■ **How to complete this task**: Leaving the images aside, print every record in the material exactly.

■ **Recorded information**:
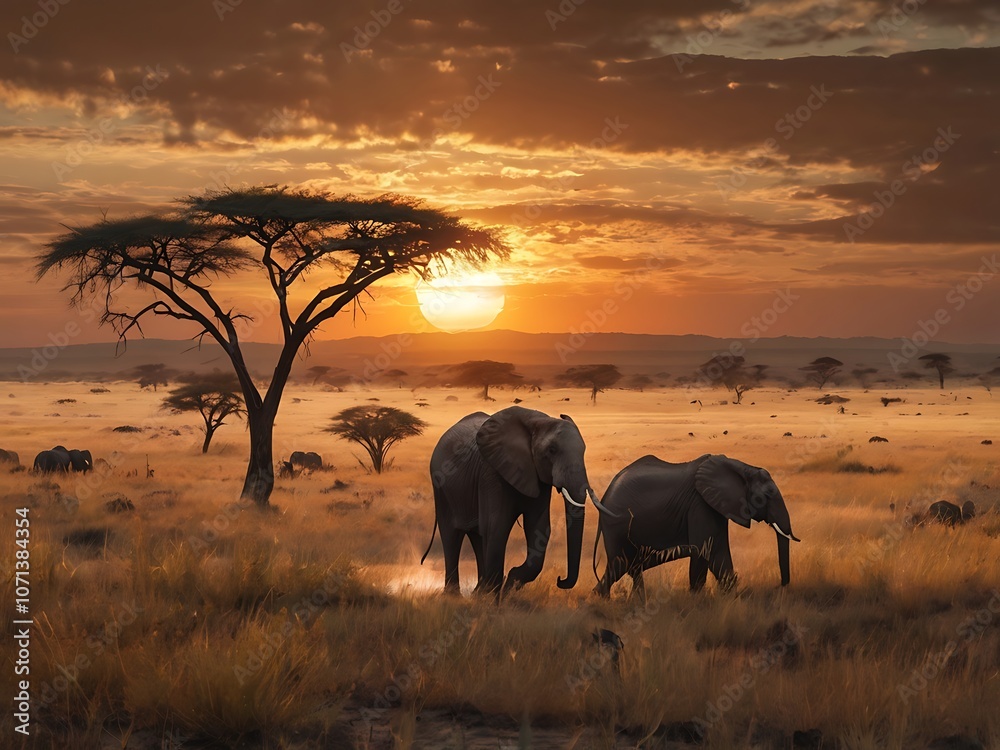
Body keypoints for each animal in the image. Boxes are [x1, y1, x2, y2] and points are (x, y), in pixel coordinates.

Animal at [422, 406, 615, 597]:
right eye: (552, 450)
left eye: (584, 451)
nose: (560, 579)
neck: (538, 421)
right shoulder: (492, 473)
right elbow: (497, 525)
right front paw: (494, 596)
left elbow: (538, 526)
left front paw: (509, 583)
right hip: (441, 488)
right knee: (452, 534)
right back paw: (454, 596)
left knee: (477, 534)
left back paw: (477, 591)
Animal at [594, 454, 799, 599]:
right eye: (768, 495)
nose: (779, 586)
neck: (743, 467)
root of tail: (604, 496)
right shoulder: (700, 504)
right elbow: (704, 550)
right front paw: (697, 601)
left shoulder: (715, 506)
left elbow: (719, 552)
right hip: (617, 526)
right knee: (620, 565)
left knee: (629, 569)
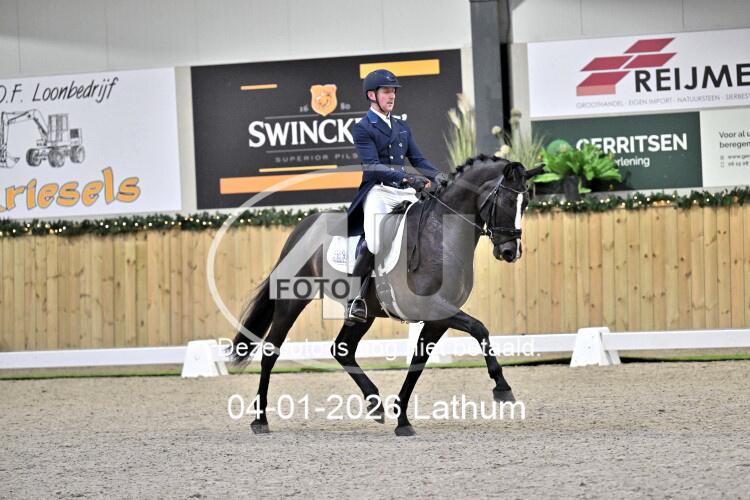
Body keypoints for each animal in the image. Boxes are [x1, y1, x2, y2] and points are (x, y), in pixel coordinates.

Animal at [229, 155, 544, 436]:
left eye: (526, 203)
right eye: (505, 202)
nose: (510, 252)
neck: (442, 236)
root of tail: (302, 226)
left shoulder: (440, 318)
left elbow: (418, 362)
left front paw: (402, 419)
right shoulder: (436, 307)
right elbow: (480, 328)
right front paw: (502, 387)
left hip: (365, 312)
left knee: (342, 349)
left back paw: (375, 404)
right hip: (292, 301)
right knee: (270, 352)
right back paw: (260, 420)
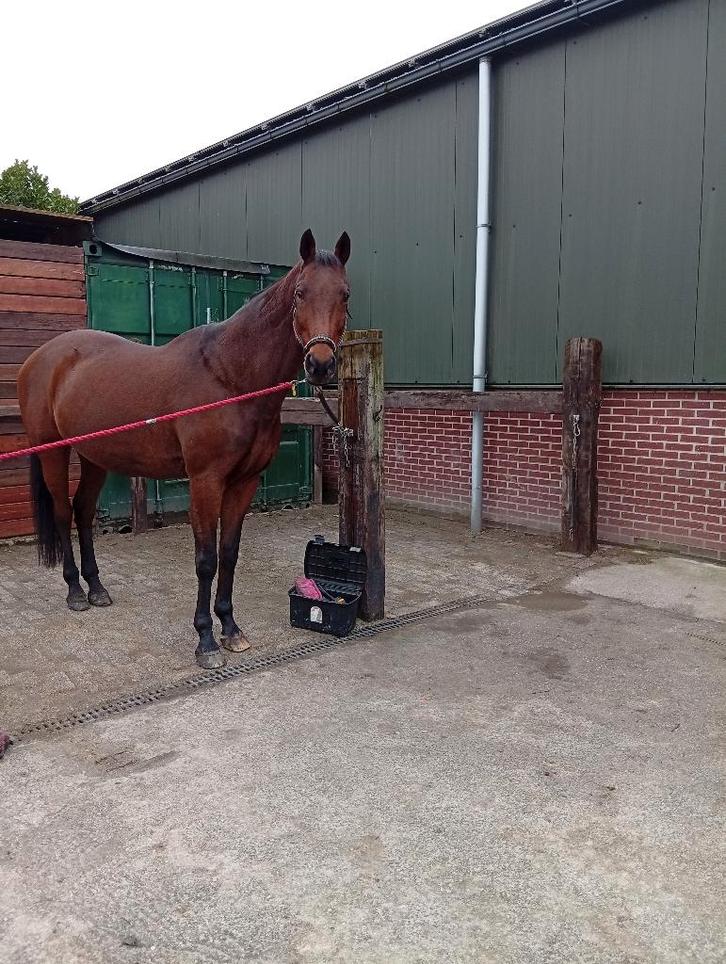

■ **Solved exercise**:
Body keypoints for each animal in the image. Boxes are [x1, y1, x2, y2] and points are (x, y), in pixel coordinates.

Animal at [422, 406, 615, 597]:
right eye: (552, 450)
left eye: (584, 451)
nose: (560, 579)
neck: (538, 421)
right shoulder: (492, 473)
right elbow: (497, 525)
right front paw: (494, 596)
left elbow: (538, 526)
left front paw: (509, 583)
right hip: (441, 488)
right knee: (452, 534)
right back paw: (454, 596)
left knee: (477, 534)
left back paw: (477, 591)
Animal at [594, 454, 799, 599]:
right eye: (768, 495)
nose: (779, 586)
neck: (743, 467)
root of tail: (604, 496)
right shoulder: (700, 504)
right elbow: (704, 550)
right front paw: (697, 601)
left shoulder: (715, 506)
left elbow: (719, 552)
right hip: (617, 526)
right knee: (620, 565)
left knee: (629, 569)
Body keypoints for each animal in the image. Boxes are [x1, y1, x2, y2] and points are (x, y), in pixel coordinates.

Animal at [229, 155, 544, 436]:
left eye: (526, 203)
right eye: (505, 202)
nose: (510, 252)
neck: (442, 236)
root of tail: (302, 226)
left shoulder: (440, 318)
left elbow: (418, 362)
left front paw: (402, 419)
right shoulder: (436, 307)
right elbow: (480, 328)
right front paw: (502, 387)
left hip: (365, 312)
left knee: (342, 349)
left back paw: (375, 404)
right hip: (292, 301)
right knee: (270, 352)
right back paw: (260, 420)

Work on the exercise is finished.